If The Valachi Papers had been released before 1972, I am convinced it would have been a huge success at the box office, and today would have been thought of in much higher regard than it is. Sadly, for this Charles Bronson movie The Godfather hit the cinemas in the same year, and because there are a few similarities between the two stories ie mafia, etc, The Valachi Papers floundered slightly because many saw it as an attempt by the filmmakers to cash on the success of The Godfather.

The significant difference between the two movies was that The Godfather was based upon fictionalized characters created by Mario Puzo and possessed true elegance. The Valachi Papers was in contrast a more straight to the point and matter of fact affair, which took its storyline from factual material about real life mobsters.   This is highlighted on the posters for the movie, which state Fact not Fiction. The film opens in the early part of the 1960’s with one of the mob Joseph Valachi  (Charles Bronson) behind bars in state prison where many attempts on his life have been made. It transpires that someone in the organization has talked, and the bosses of the organisation want revenge.

One of the top brass of the mob Genovese (Lino Ventura) seems to think that it is  Valachi. And, as in the time tradition of the mafia a contract has been placed on Valachi’s head. This has the consequence of forcing Valachi to go to the authorities. After this opening the remainder of the movie spends a lot of its time showing Valachi spilling the beans on almost everything and giving his story to the government agents. What follows is a long story about Valachi’s earliest days in the mob (shades of The Godfather ll) which was in the 1930’s, right up to the point where he is arrested and eventually taken to prison.

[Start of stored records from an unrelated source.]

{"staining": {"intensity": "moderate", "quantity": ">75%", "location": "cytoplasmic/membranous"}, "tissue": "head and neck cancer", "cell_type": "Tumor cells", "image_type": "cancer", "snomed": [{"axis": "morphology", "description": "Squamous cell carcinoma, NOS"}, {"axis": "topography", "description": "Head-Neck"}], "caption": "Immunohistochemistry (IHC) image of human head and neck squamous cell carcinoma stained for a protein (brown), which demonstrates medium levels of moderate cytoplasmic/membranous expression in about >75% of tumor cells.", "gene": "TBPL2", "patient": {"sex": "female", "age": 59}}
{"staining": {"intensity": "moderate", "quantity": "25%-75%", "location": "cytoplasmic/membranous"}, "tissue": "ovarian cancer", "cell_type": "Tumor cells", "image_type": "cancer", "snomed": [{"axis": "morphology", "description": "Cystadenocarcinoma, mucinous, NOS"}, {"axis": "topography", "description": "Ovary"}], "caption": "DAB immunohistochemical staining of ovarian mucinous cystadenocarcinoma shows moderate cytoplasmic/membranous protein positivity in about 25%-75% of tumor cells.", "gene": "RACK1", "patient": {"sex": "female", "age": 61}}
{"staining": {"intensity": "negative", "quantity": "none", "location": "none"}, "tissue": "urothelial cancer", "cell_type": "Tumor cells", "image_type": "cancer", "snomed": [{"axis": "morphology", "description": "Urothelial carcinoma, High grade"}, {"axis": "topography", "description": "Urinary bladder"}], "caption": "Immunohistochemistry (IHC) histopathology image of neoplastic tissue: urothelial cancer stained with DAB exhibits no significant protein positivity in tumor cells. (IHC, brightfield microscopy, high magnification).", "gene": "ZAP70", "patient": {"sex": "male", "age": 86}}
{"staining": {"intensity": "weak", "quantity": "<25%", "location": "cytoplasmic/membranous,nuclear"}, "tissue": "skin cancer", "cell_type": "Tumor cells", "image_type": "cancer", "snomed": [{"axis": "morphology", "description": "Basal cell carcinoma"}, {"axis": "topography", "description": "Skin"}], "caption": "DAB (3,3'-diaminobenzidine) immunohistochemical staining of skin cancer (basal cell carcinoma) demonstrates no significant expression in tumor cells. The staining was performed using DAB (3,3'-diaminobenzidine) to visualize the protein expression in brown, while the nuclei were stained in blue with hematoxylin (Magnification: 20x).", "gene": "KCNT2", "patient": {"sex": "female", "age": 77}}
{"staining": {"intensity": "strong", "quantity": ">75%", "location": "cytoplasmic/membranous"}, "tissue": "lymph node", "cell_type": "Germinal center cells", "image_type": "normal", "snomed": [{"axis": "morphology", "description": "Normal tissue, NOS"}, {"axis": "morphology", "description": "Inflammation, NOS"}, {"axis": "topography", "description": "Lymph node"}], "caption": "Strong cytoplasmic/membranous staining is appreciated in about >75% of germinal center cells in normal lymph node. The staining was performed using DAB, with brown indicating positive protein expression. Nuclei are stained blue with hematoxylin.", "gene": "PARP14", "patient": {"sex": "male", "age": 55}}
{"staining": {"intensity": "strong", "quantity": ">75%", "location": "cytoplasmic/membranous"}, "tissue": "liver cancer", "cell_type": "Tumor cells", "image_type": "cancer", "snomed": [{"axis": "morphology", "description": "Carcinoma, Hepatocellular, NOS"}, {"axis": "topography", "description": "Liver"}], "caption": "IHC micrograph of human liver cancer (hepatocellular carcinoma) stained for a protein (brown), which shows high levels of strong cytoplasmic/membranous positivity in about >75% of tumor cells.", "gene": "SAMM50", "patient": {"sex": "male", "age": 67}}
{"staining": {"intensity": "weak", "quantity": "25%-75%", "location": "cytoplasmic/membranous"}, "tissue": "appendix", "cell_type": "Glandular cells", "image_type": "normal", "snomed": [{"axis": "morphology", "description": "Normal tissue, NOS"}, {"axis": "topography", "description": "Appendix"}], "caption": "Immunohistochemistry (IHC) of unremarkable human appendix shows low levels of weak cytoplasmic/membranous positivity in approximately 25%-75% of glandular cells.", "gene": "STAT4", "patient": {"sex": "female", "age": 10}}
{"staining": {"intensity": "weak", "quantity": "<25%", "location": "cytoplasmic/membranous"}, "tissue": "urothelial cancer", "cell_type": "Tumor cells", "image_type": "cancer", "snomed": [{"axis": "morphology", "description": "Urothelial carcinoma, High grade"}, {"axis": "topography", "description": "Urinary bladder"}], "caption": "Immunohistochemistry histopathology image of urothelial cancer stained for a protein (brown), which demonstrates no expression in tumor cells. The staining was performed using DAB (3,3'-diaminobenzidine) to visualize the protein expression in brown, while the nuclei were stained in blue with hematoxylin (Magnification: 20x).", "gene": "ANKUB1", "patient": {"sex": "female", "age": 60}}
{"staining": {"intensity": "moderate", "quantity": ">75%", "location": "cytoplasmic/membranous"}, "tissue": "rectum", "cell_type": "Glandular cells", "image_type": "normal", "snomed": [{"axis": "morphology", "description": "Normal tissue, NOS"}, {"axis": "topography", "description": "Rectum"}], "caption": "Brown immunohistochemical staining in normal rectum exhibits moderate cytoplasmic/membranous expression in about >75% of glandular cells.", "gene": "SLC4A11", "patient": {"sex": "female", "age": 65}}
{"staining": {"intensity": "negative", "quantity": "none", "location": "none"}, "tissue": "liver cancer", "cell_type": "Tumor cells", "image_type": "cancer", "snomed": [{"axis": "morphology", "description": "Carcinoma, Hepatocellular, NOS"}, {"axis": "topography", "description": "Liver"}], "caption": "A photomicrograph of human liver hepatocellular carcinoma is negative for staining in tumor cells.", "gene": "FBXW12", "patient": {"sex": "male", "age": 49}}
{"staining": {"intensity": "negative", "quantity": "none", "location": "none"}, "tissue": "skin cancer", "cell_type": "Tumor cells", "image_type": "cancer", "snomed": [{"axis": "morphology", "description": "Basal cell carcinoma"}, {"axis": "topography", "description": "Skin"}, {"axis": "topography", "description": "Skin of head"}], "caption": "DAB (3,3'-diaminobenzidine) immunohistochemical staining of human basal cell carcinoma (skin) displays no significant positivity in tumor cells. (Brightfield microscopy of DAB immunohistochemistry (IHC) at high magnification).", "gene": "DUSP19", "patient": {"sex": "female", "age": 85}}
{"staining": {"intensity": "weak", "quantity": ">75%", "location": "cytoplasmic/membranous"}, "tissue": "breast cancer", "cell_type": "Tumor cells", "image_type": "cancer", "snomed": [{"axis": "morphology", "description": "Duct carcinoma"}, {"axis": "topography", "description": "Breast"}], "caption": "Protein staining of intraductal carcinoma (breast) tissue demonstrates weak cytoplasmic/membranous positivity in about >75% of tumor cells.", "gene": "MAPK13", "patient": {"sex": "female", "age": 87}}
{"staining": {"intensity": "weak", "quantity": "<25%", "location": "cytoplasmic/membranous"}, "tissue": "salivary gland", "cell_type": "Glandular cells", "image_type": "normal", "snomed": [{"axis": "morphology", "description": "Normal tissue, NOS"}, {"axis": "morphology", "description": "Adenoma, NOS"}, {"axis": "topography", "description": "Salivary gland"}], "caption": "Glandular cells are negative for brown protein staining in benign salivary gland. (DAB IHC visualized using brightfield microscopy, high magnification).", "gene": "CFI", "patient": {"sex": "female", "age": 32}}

The movies storyline is given even greater weight and is allowed to unfold because the film is quite long in duration, so the story is explained fully as it were, the movie runs for just over two hours, but its not a film that drags or ever becomes uninteresting it also helps that Charles Bronson is given some excellent support within the movie.  Lino Ventura, for example as the mafia boss, normally the actor being associated with French cinema.


There was nothing that I would call negative about the film other than a few very minor things. Bronson for example was I think to old looking for the movie as the character was supposedly just under thirty years of age. Bronson looks a lot older. Also, a few things on the sets were out of place such as cars that were not from the period in which the movie was set, and the biggest mistake was in a scene where the two towers can clearly be seen under construction., maybe this is all very minor and certainly did not spoil the entertainment value of the picture, but could have been handled a little better.  The movie was to the surprise of many given a PG rating in the States on its release, I say surprising because there is a fair amount of bloody violence in the movie and nudity that includes a lesbian scene.

The rating was changed later to an R.  But the film struggled to receive an ‘X’ certificate in the UK , with the censors imposing heavy cuts on the movie before allowing it to be shown in cinema’s. These included the castration scene, bloody shootings, and the meat hook killing. With the later video and DVD releases restoring the cuts. This would be the third European film that was a collaboration between actor Charles Bronson and director Terence Young the others being Cold Sweat (1970) and the Samurai/Western movie Red Sun (1971). The plot was adapted from the Peter Maas’ novel of the same name that covers the true account of the mafia underworld and organised crime, and included a good solid cast Joseph Wiseman, Walter Chiari, Gerald S. O’Loughlin, Angelo Infanti and Amedeo Nazzari, with Jill Ireland playing Valachi’s wife.

 Music was by seasoned Italian Maestro Riz Ortolani, who penned a lyrical sounding theme for the movie and provided it with traditional sounding Sicilian pieces and highly dramatic and driving compositions to underline and enhance the action of screen. Ortolani was like his fellow Italian composers Mario Nascimbene, and Nino Rota popular in both Italy and the USA. Ortolani providing music for films such as Seventh Dawn, The Glory Guys, and The Yellow Rolls Royce. The soundtrack for The Valachi Papers was originally released on the Phillips record label in 1972 but has sadly never seen a compact disc or digital release. It is probably one of Ortolani’s best scores from the 1970’s. And when you consider that the composer was already a popular figure and the movie starred Bronson it is again something of a surprise that the score has never been re-issued.

A Generous Girl

The score is a varied one with the composer writing jazz orientated themes such as A Generous Girl alongside more romantic pieces, such as the movies lush sounding Valachi theme and the music for The Engagement of Joe and Maria, which utilised elements of the Valachi.


The score also including dark and apprehensive cues as in Murder in the Streets and Awaiting, that perfectly underlined the tension of the storyline.


Plus there is the Sicilian flourishes and influences that are present in The Tarantella Party, and the strident and slightly martial sounding Power and Violence which is very much in the style of Morricone. Then we have the haunting and addictive sounding I Te Vurria Vasa performed on solo trumpet in the style of Michele Lacerenza and Nini Rosso. This is a superb score and one that deserves to see the light of day on CD or digital platforms for younger collectors of film music to savour, maybe someday soon it will happen, and we also might see the soundtracks for The Hunting Party and Ciakmull also by Ortolani released?